In Scotland James IV of Scotland let Warbeck marry his (James's) cousin, Lady Catherine Gordon.
1496 -- Scotland attacks England; they retreated because the support from Northumberland never came. James IV signs the treaty of Ayton and expels Warbeck who has to return again to Waterford, Ireland.
Warbeck tries to take Waterford again and fails again, forcing him to flee Ireland.
1497 (September &) -- Warbeck lands at Whitesand Bay, near Land's End, in Cornwall, England. He picked Cornwall because the Cornish people had recently risen up against England. Warbeck says he will stop the extortionate taxes levied to help fight a war against Scotland. The local declared Warbeck ‘Richard IV’.
With a 6,000 man Cornish army Warbeck enters Exeter. He then advances on Taunton.

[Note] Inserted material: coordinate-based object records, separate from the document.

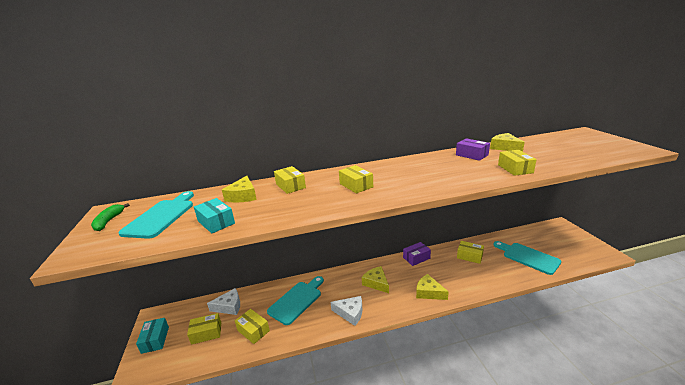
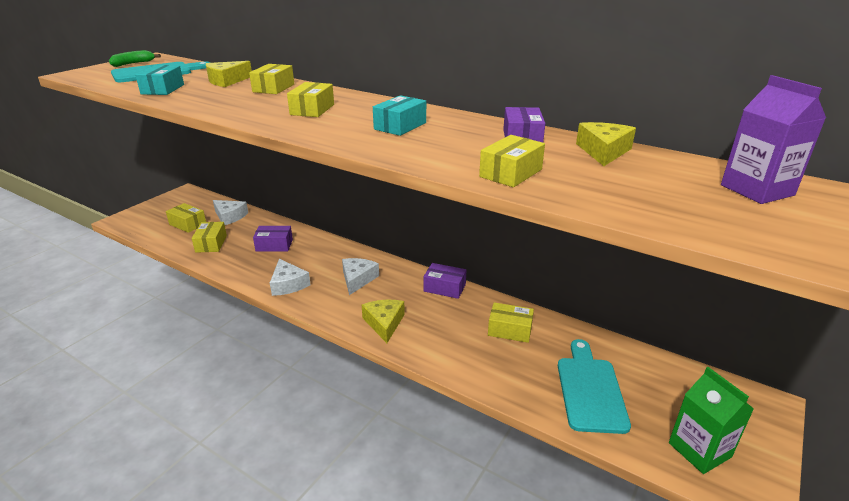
camera: 45 degrees right, 5 degrees up
turquoise box [136,318,169,354] -> turquoise box moved to [373,95,426,136]
turquoise cutting board [267,276,324,325] -> purple box [253,226,293,252]
yellow cheese [362,266,389,293] -> white cheese [342,258,379,295]
yellow box [457,241,484,264] -> yellow box turned 60 degrees counterclockwise [488,302,534,343]
none -> green carton [669,367,754,474]
none -> purple carton [721,75,826,204]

Henry VII sends his chief general, Giles, Lord Daubeney, to attack the Cornish. Warbeck panics and deserts his army.
Warbeck is captured at Beaulieu Abbey in Hampshire.
1497 (October 4) -- Henry VII receives the surrender at Taunton of the remaining Cornish army. The ringleaders are executed and the others fined.
'Richard’ was imprisoned, first at Taunton, then at the Tower of London. He was paraded through the streets on horseback, while on-lookers hooted and hallowed at him in derision.
Warbeck and a genuine claimant to the throne, Edward, Earl of Warwick, try to escape.
1499 (Nov 23) – Warbeck captured again.
He is drawn on a hurdle (a moveable section of light fence) from the Tower to Tyburn, London. He reads aloud his "confession" and is hanged.
1674 – when the White Tower is being renovated, the skeletons of two children are discovered under the staircase leading to the chapel. Believing the remains were of the two princes, on the orders of Charles II, the remains were reburied in Westminster Abbey.
1933 – the grave of the children is exhumed and found to contain both human and animal bones.